Interview with Tattoo Artist: Caroline Vitelli

Tattoo artist Caroline Vitelli works out of Brut, a private studio in Geneva and creates beautifully dark and illustrative tattoos. We chatted to her about the ancient art of skin sewing and what inspires her…

How long have you been tattooing? I don’t really know, maybe two years, maybe longer. Years ago, I was introduced, by an Inuit, to a ancestral technique of sewing tattoos or skin-stitched tattooing (Watch Colin Dale on Needles and Sins). Skin-sewing tattoos are a type of ‘healing tattoo’ – the tattooer introduces into the skin, by means of a needle, with a thread, which has been greased beforehand and soaked with soot. The thread, pulled by the needle according to the outlines of the drawing, abandons the colouring agent between the flesh and the skin.

After this I began to stitch my own drawings onto skin. I did my left hand this way. But it took a long time of reflection and self questioning. After a few years I started doing tattoos with a machine.

What attracted you to the world of tattoos? The thing is that I am a non-stop doodler, I needed to find a way to use all those drawings.

What inspires you? I am inspired by feral nature, literature, poetry, animals, poisonous plants, people, the light that we can find in the dark. My imagination – like my head – is filled with a thousand little tiny creatures working, running, screaming, all the time, it’s exhausting. But I think that everything that has been done, and my head is full of images or quotes or reference,  of course sometimes one can be deeply influenced and doesn’t realise it.

Do you admire any artists, do they influence your work? I admire some creative creatures such as my friend Old Hag (Darby Lagher),  her photography is so mesmerising and heartening for me, she captures auras of dreamlike occult and naturalistic worlds. Also, I am always speechless when I listen to Chelsea Wolfe, I’ve been listening to her new album Abyss non stop since last week, and it gives me shivers, every time. Like Rowland S. Howard, SHIVERS.

And, of course, they may influence me, like everything, I am a super sensitive, but I already have a lot to deal with in my head, things that I have to put together on the paper.

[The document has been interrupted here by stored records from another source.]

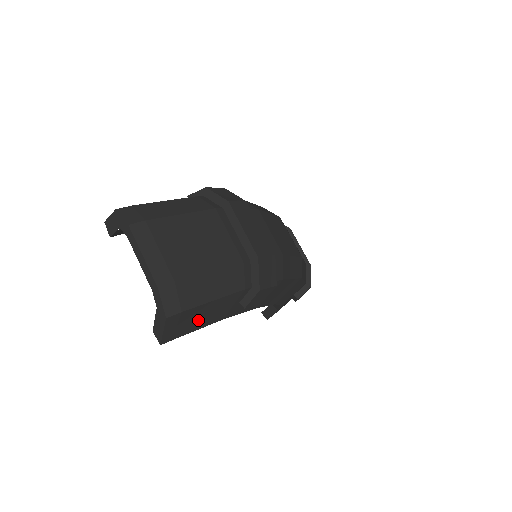
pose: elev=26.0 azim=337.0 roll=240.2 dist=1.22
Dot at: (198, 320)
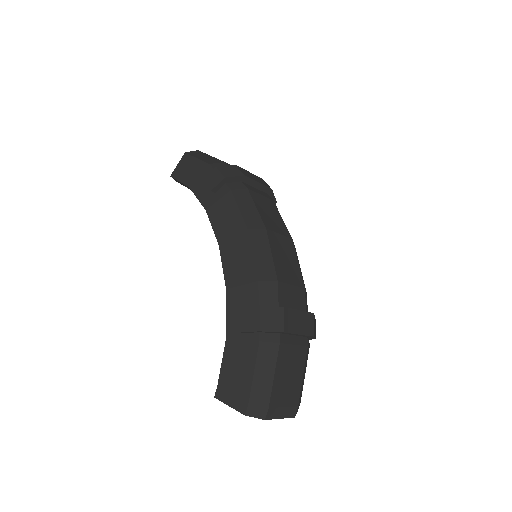
Dot at: occluded
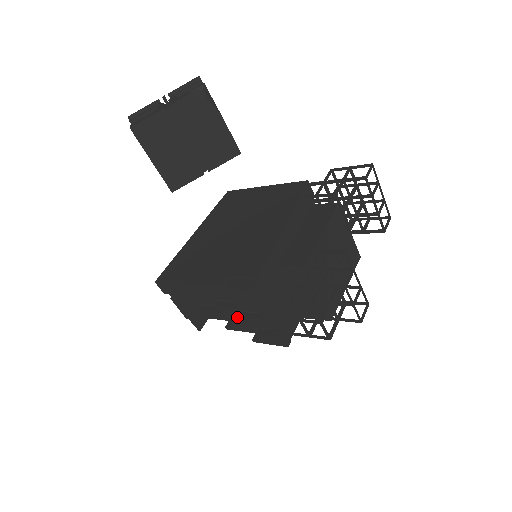
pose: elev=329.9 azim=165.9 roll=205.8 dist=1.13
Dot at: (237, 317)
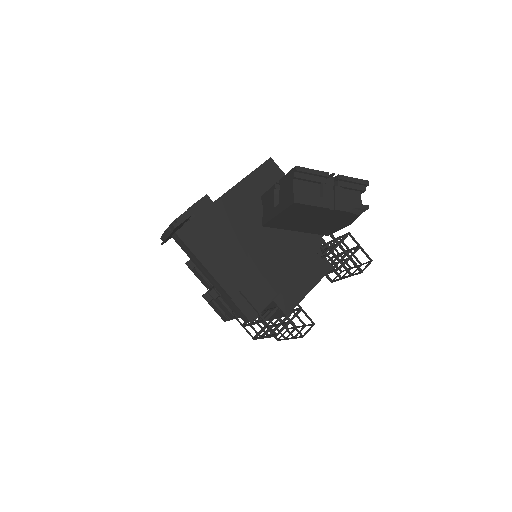
Dot at: occluded
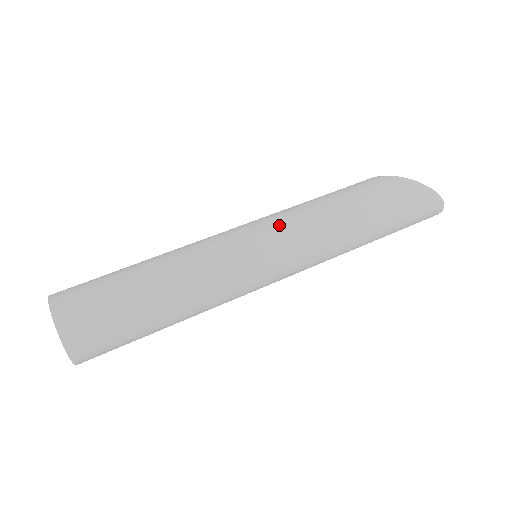
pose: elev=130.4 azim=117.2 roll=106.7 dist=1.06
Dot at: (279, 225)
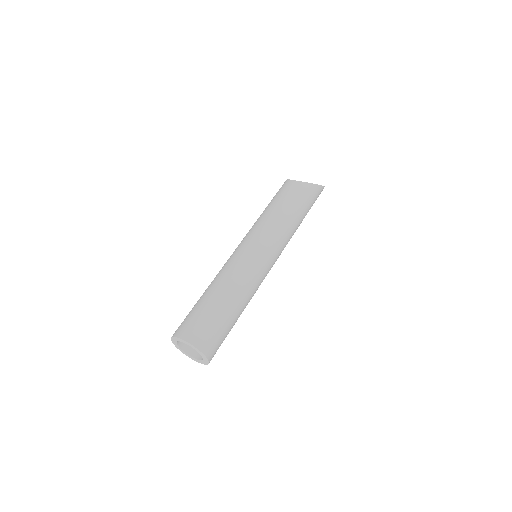
Dot at: (279, 246)
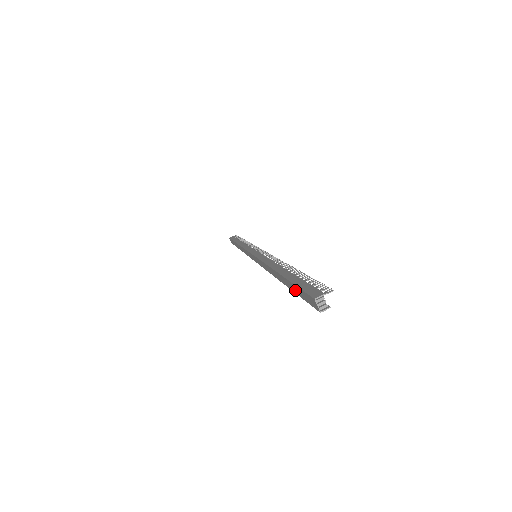
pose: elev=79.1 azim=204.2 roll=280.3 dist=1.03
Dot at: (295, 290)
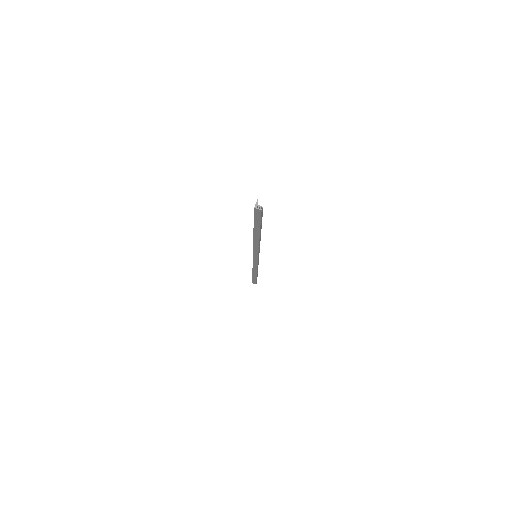
Dot at: (258, 224)
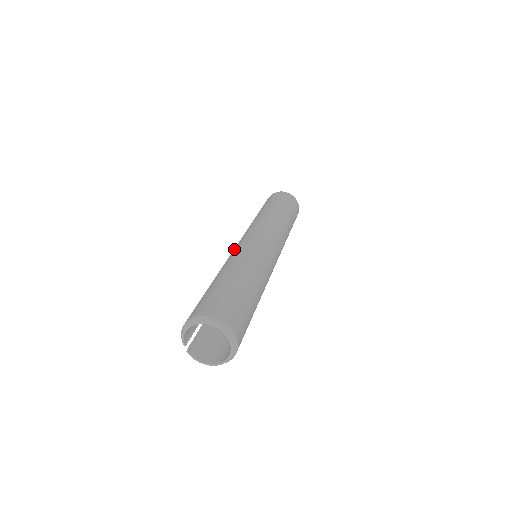
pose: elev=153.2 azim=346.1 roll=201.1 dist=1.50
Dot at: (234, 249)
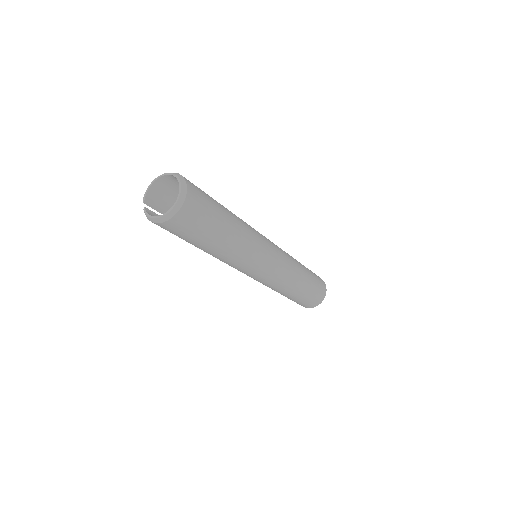
Dot at: occluded
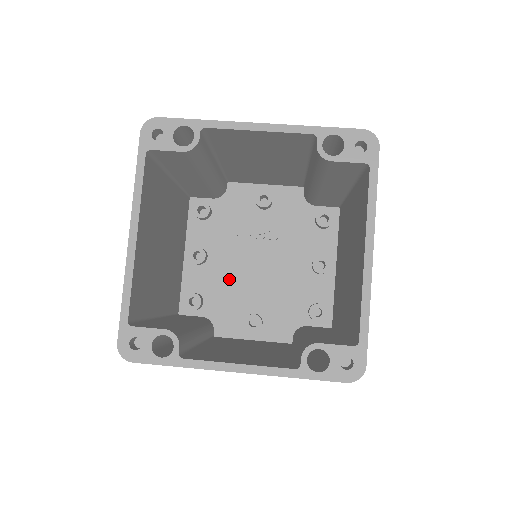
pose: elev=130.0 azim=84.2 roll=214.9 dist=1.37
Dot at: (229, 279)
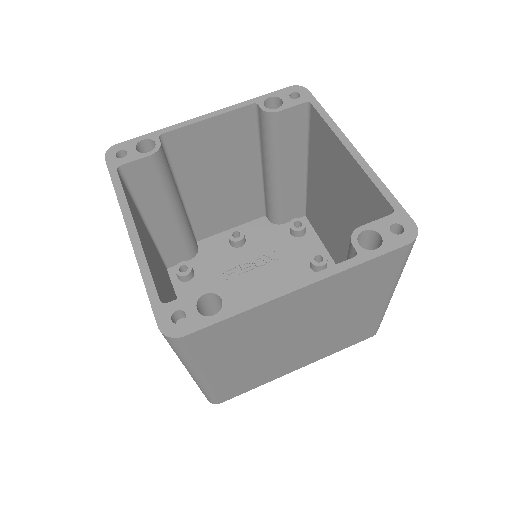
Dot at: occluded
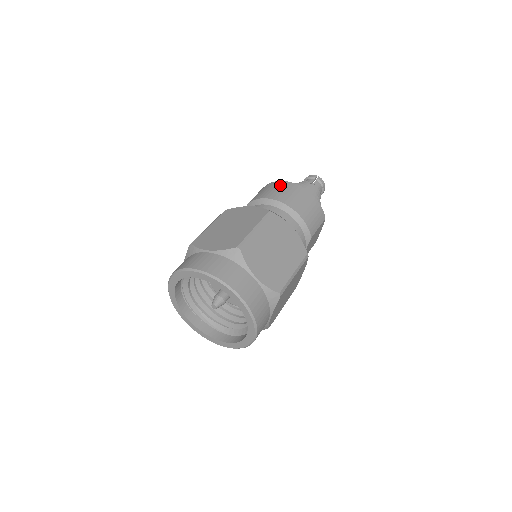
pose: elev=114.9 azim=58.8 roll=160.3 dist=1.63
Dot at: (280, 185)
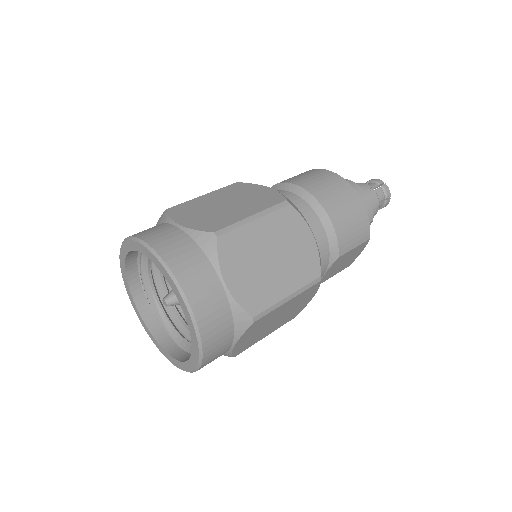
Dot at: (323, 174)
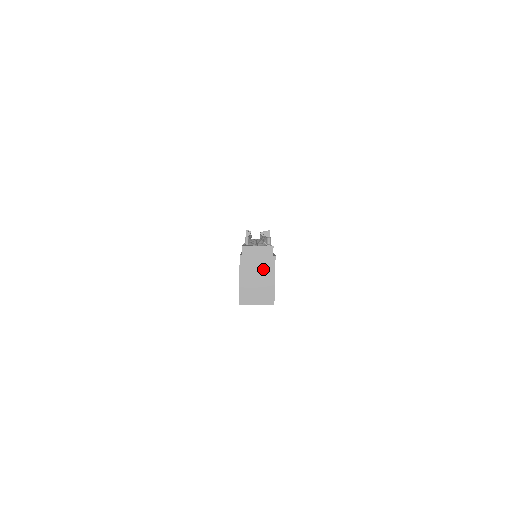
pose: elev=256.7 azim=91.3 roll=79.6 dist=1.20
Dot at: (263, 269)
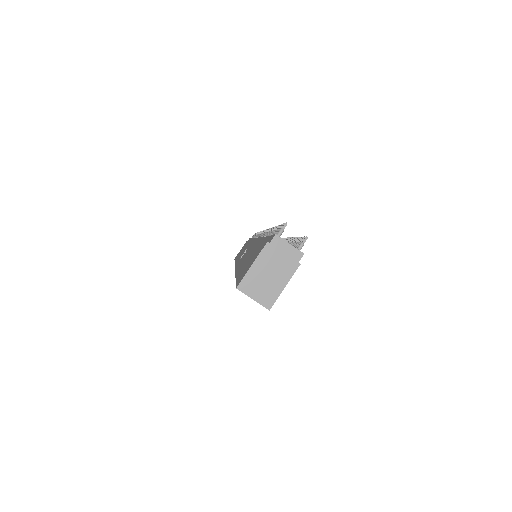
Dot at: (281, 269)
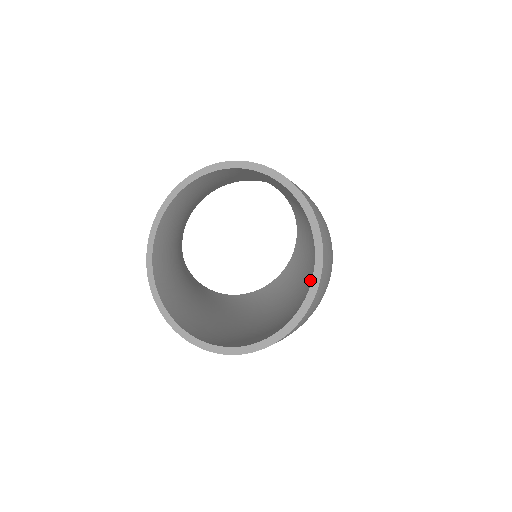
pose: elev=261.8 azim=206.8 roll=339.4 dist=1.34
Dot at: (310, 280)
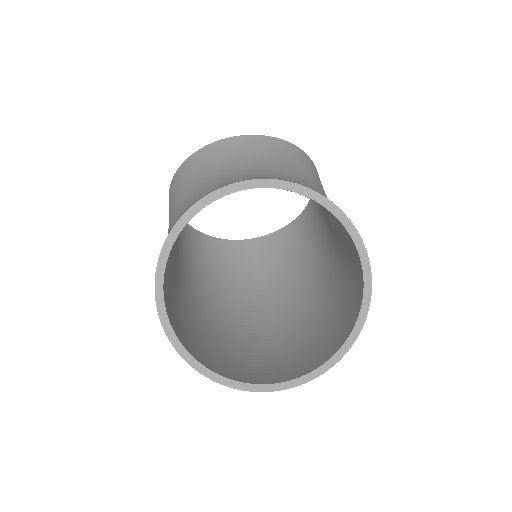
Dot at: (259, 294)
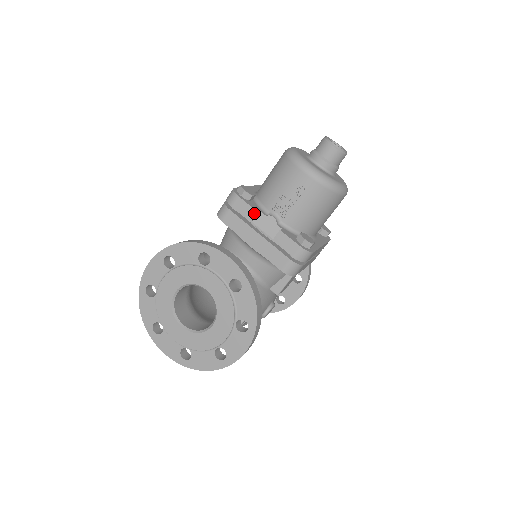
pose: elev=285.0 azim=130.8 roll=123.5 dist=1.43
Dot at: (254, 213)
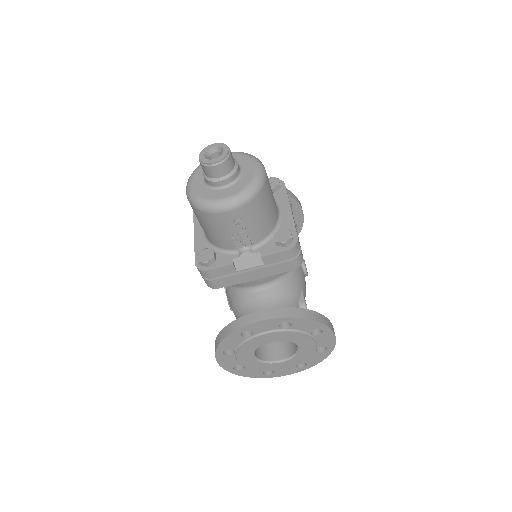
Dot at: (231, 267)
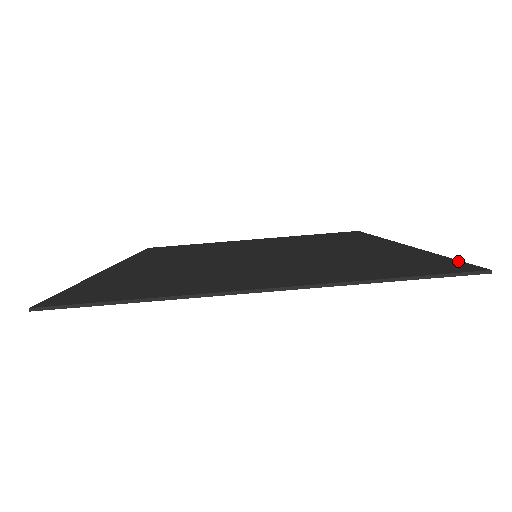
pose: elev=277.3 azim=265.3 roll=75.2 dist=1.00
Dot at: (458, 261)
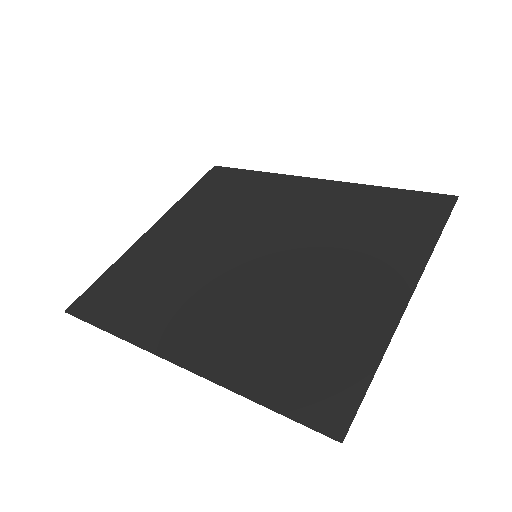
Dot at: (420, 192)
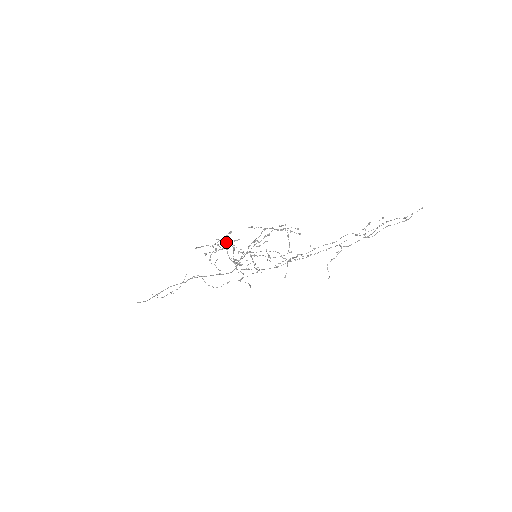
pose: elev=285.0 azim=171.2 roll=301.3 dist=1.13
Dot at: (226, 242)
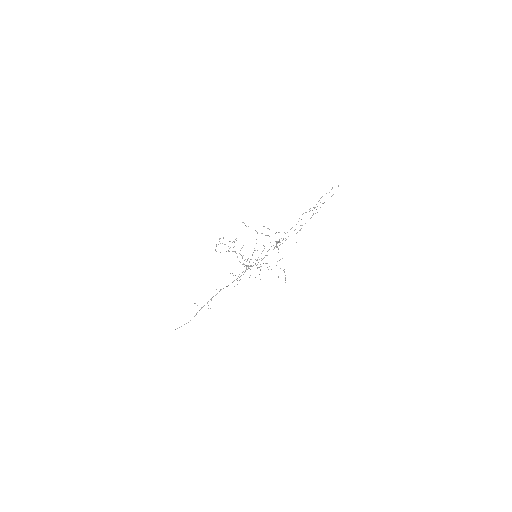
Dot at: occluded
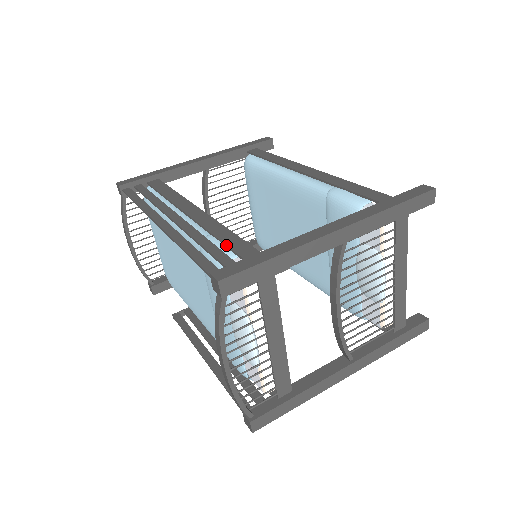
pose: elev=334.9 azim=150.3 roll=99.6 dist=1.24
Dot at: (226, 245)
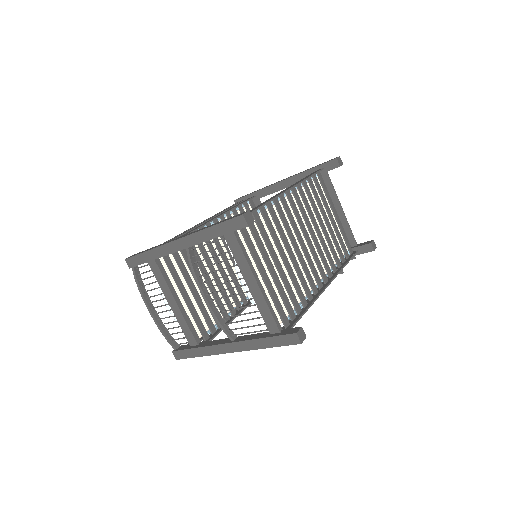
Dot at: occluded
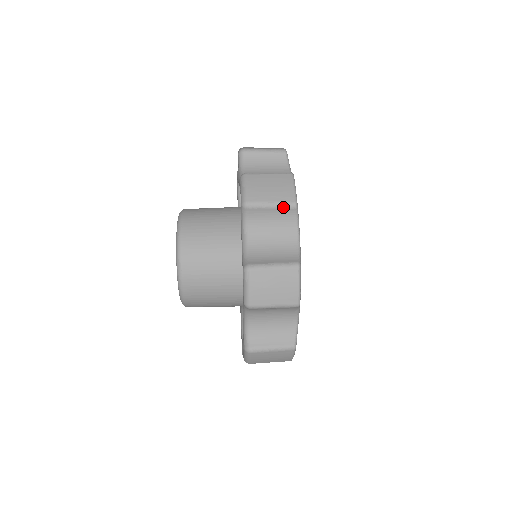
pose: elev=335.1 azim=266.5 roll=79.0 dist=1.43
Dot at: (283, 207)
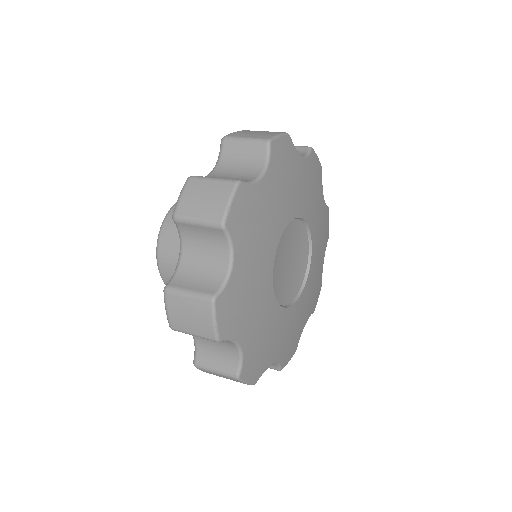
Dot at: (209, 226)
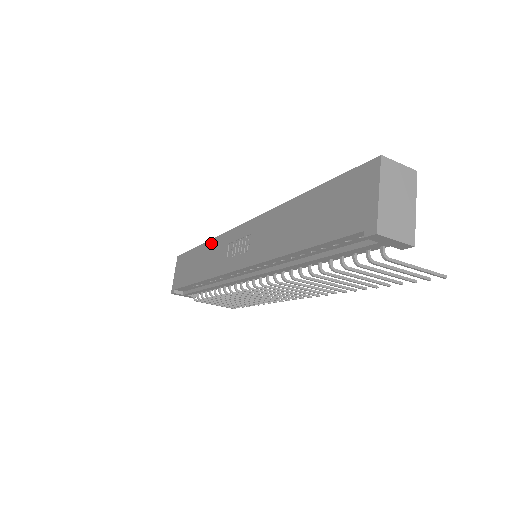
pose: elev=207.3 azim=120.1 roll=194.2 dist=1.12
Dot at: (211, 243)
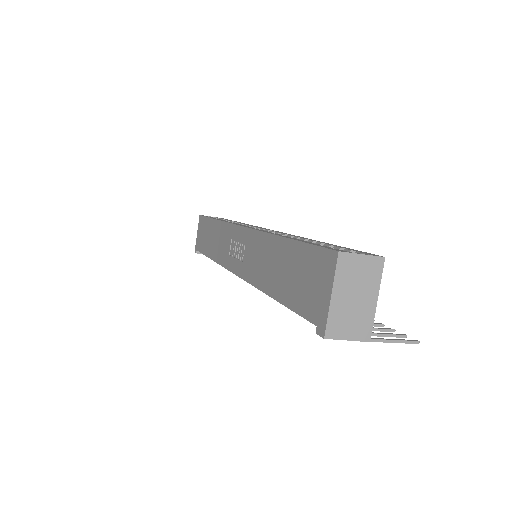
Dot at: (220, 225)
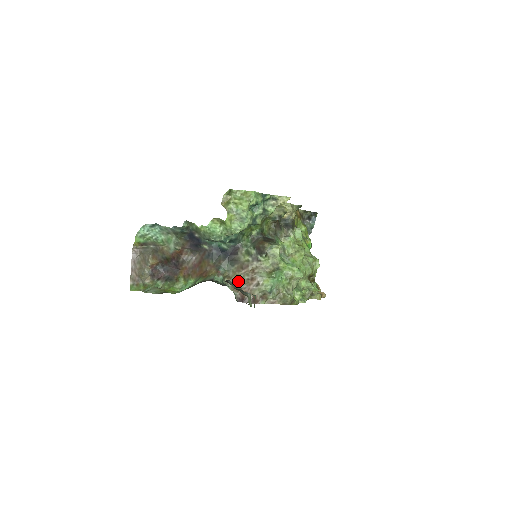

Can you tell us about the tattoos on your own body? My first tattoo was an Icelandic magical stave on my right arm, I got it when I was a young teenager. And I still love it.

I have my shoulders and neck done by Happypets in Lausanne, it’s two black swans and an ornamental thistle. I have a drawing by Max Ernst on my back, if you look closely you can see that the skirt of the woman is hiding an older tattoo, I got it done when I was 16.

My hands are constructed like an altar. Both with sewing-technique and machines.
I also adore my big black rose from Alexander Grim, he and his wife Lamia Vox are so interesting and talented. I have a piece on my stomach drawn by Tracey Emin, a snake in my hand tattooed by Paolo Bosson, cats on my legs by Gem Love, trash poked tattoos done by Ingimar. And my latest one is a piece done by  Johnny Gloom, I truly adore it.

I have lots more, and I can’t possibly name them all.

What kinds of things do you like to tattoo? I like to tattoo dark things, black stuff, thorns and rusty nails, monsters, animals, flowers, amulets, medieval faces, plants. I like to tattoo my universe. The things that I collect around me.